Fuller studied the rack with great earnestness and then varied his usual formula of selection by saying eenie, meenie, minee, mo. “I’d like three nice tickets,” said he, “from the third pigeon-hole from the left side and one down from the top. Be careful not to soil them.”
“Where do you want to go?” thundered the young man, thoroughly aroused.
“Do I have to tell you where I want to go?” said Fuller. “Did you ever hear of such a thing, Ray? Talk about personal questions!”
“Well, you’d better get out of here,” said the ticket agent.
“That is one place I’m not going,” said Fuller.
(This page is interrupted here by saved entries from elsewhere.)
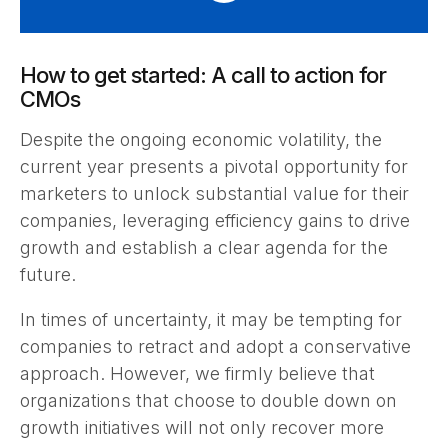
How to get started: A call to action for
CMOs
Despite the ongoing economic volatility, the
current year presents a pivotal opportunity for
marketers to unlock substantial value for their
companies, leveraging efficiency gains to drive
growth and establish a clear agenda for the
future.
In times of uncertainty, it may be tempting for
companies to retract and adopt a conservative
approach. However, we firmly believe that
organizations that choose to double down on
growth initiatives will not only recover more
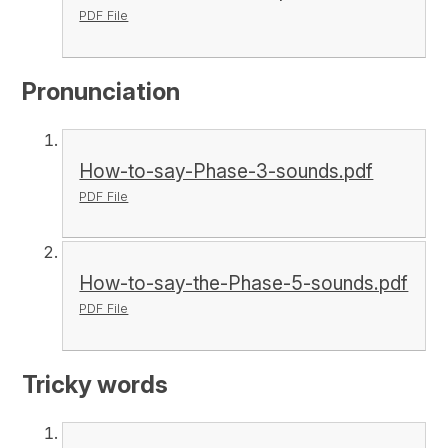
PDF File
Pronunciation
How-to-say-Phase-3-sounds.pdf
PDF File
How-to-say-the-Phase-5-sounds.pdf
PDF File
Tricky words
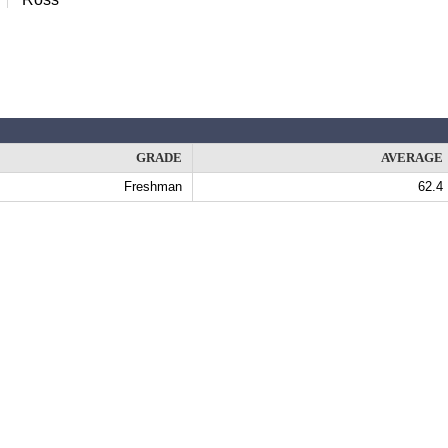
GRADE
AVERAGE
Freshman
62.4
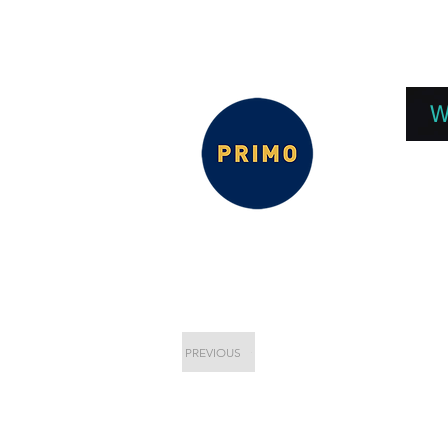
EPC 2026
EPC Presnetations 2026
How
W
PREVIOUS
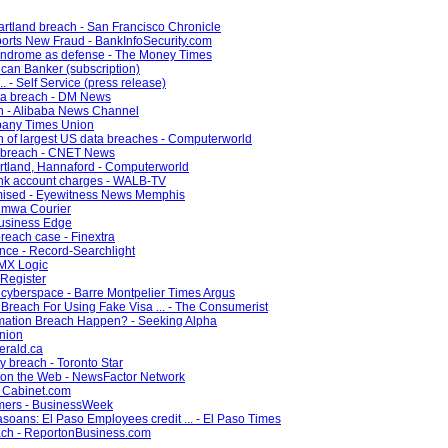
artland breach - San Francisco Chronicle
orts New Fraud - BankInfoSecurity.com
syndrome as defense - The Money Times
can Banker (subscription)
. - Self Service (press release)
ata breach - DM News
ch - Alibaba News Channel
lbany Times Union
n of largest US data breaches - Computerworld
a breach - CNET News
artland, Hannaford - Computerworld
ank account charges - WALB-TV
mised - Eyewitness News Memphis
tumwa Courier
 Business Edge
breach case - Finextra
ance - Record-Searchlight
 MX Logic
 Register
n cyberspace - Barre Montpelier Times Argus
Breach For Using Fake Visa ... - The Consumerist
rmation Breach Happen? - Seeking Alpha
Union
erald.ca
y breach - Toronto Star
t on the Web - NewsFactor Network
- Cabinet.com
mmers - BusinessWeek
oans: El Paso Employees credit ... - El Paso Times
each - ReportonBusiness.com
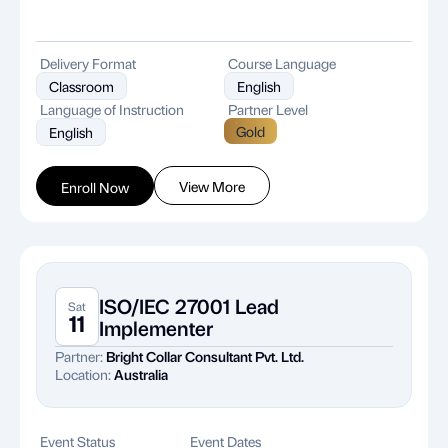
Delivery Format
Course Language
Classroom
English
Language of Instruction
Partner Level
Gold
English
View More
Enroll Now
ISO/IEC 27001 Lead
Sat
11
Implementer
Partner:
Bright Collar Consultant Pvt. Ltd.
Location:
Australia
Event Status
Event Dates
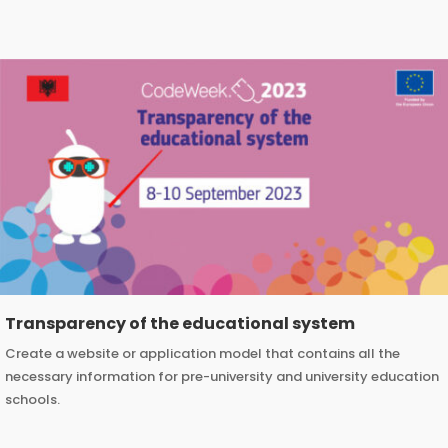
Transparency of the educational system
Create a website or application model that contains all the
necessary information for pre-university and university education
schools.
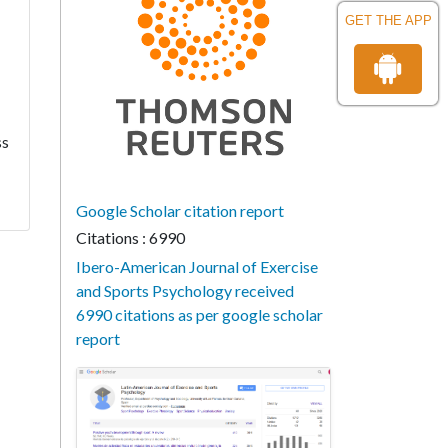
GET THE APP
ss
Google Scholar citation report
Citations : 6990
Ibero-American Journal of Exercise
and Sports Psychology received
6990 citations as per google scholar
report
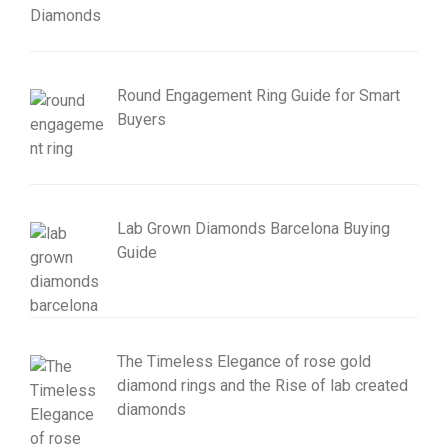
Round Engagement Ring Guide for Smart
Buyers
Lab Grown Diamonds Barcelona Buying
Guide
The Timeless Elegance of rose gold
diamond rings and the Rise of lab created
diamonds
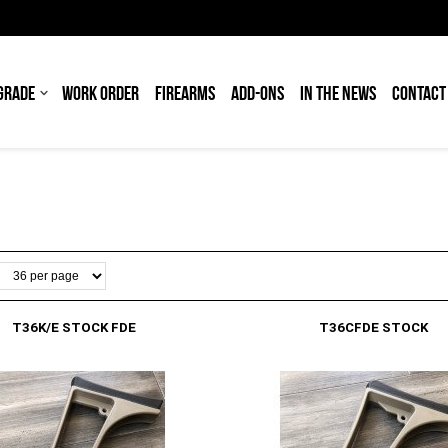
GRADE
WORK ORDER
FIREARMS
ADD-ONS
IN THE NEWS
CONTACT
T36K/E STOCK FDE
T36CFDE STOCK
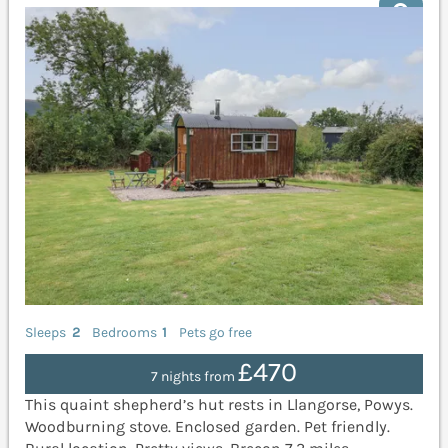
Sleeps
2
Bedrooms
1
Pets go free
£470
7 nights from
This quaint shepherd’s hut rests in Llangorse, Powys.
Woodburning stove. Enclosed garden. Pet friendly.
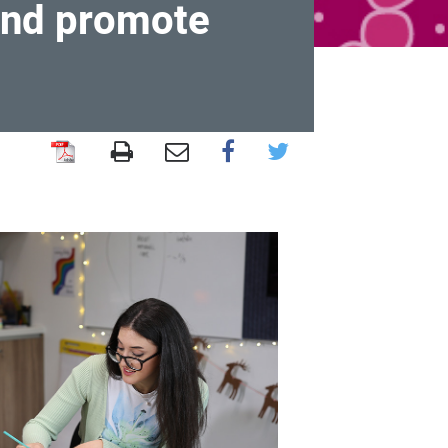
 and promote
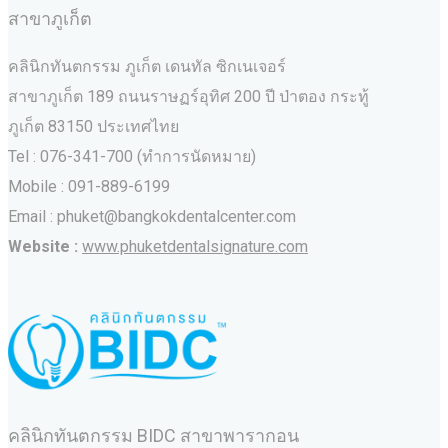
สาขาภูเก็ต
คลินิกทันตกรรม ภูเก็ต เดนทัล ซิกเนเจอร์
สาขาภูเก็ต 189 ถนนราษฏร์อุทิศ 200 ปี ป่าตอง กระทู้
ภูเก็ต 83150 ประเทศไทย
Tel : 076-341-700 (ทำการนัดหมาย)
Mobile : 091-889-6199
Email : phuket@bangkokdentalcenter.com
Website :
www.phuketdentalsignature.com
คลินิกทันตกรรม BIDC สาขาพารากอน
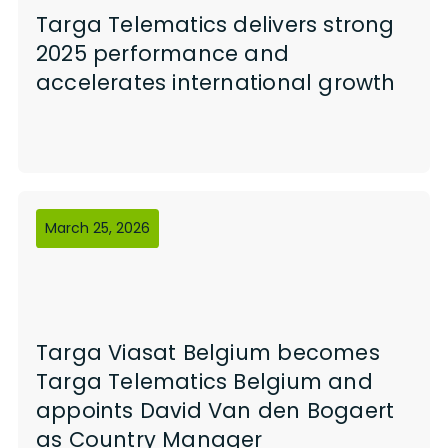
Targa Telematics delivers strong
2025 performance and
accelerates international growth
March 25, 2026
Targa Viasat Belgium becomes
Targa Telematics Belgium and
appoints David Van den Bogaert
as Country Manager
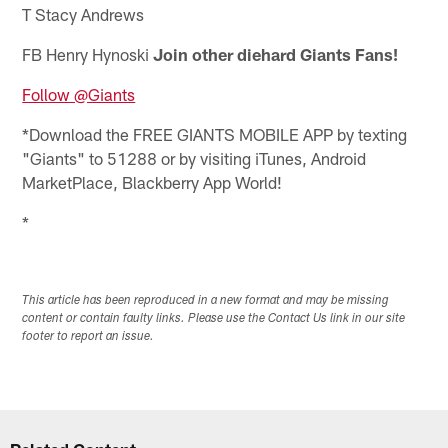
T Stacy Andrews
FB Henry Hynoski
Join other diehard Giants Fans!
Follow @Giants
*Download the FREE GIANTS MOBILE APP by texting
"Giants" to 51288 or by visiting iTunes, Android
MarketPlace, Blackberry App World!
*
This article has been reproduced in a new format and may be missing
content or contain faulty links. Please use the Contact Us link in our site
footer to report an issue.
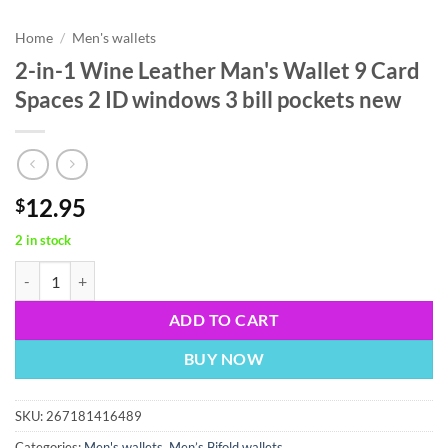
Home
/
Men's wallets
2-in-1 Wine Leather Man's Wallet 9 Card
Spaces 2 ID windows 3 bill pockets new
12.95
$
2 in stock
2-in-1 Wine Leather Man's Wallet 9 Card Spaces 2 ID windows 3 bill p
ADD TO CART
BUY NOW
SKU:
267181416489
Categories:
Men's wallets
,
Men’s Bifold wallets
“You’re entirely right,” said Ray.
“I’ll call the constable,” said the agent.
“What for?” said Fuller. “I’m a cash customer and I ask for three tickets out of that rack. Will you sell them to me or not? I won’t tell you where I’m going.”
“You ought to go to the insane asylum,” said the ticket agent, subsiding somewhat.
“Don’t tell me where I ought to go,” said Fuller; “I won’t allow even myself to tell me that. Will you sell me the tickets or not? Three holes from the left and one down; that’s my order. I always have trouble with you ticket agents. Don’t you suppose I know what I want?”
“Quite right, Fuller,” said Ray.
“We’ve got a right to go to—to the Rocky Mountains if we want to,” Pee-wee piped up.
With an air of grim finality, as if washing his hands of all responsibility in the matter, the ticket agent reached around, took three tickets out of the pigeon-hole indicated and slapped them down in the worn hollow of the little window counter. At that moment Pee-wee wrenched open his shirt and frantically unpinned his sumptuous fortune. He hoped it would be enough.
“Ninety-three cents,” said the ticket agent, looking straight ahead of him, as if he scorned all connection with this thing.
“Ninety-three what?” demanded Pee-wee.
“Cents,” said the ticket agent, distantly.
“Thank you very much,” said Fuller, taking the tickets and paying the money.
“Is it—is it ninety-three cents each?” Pee-wee gasped, still hoping desperately.
“Thirty-one cents each,” said the ticket agent, still looking straight ahead of him and speaking like a mechanical doll.
“Where are we going to go? Where are we going to go?” Pee-wee whispered excitedly as they strolled away.
“We are going to have the time of our lives,” said Fuller.
“Yes, where?” Pee-wee demanded in a fever of suspense.
“We are going to Snailsdale Manor,” said Fuller Bullson.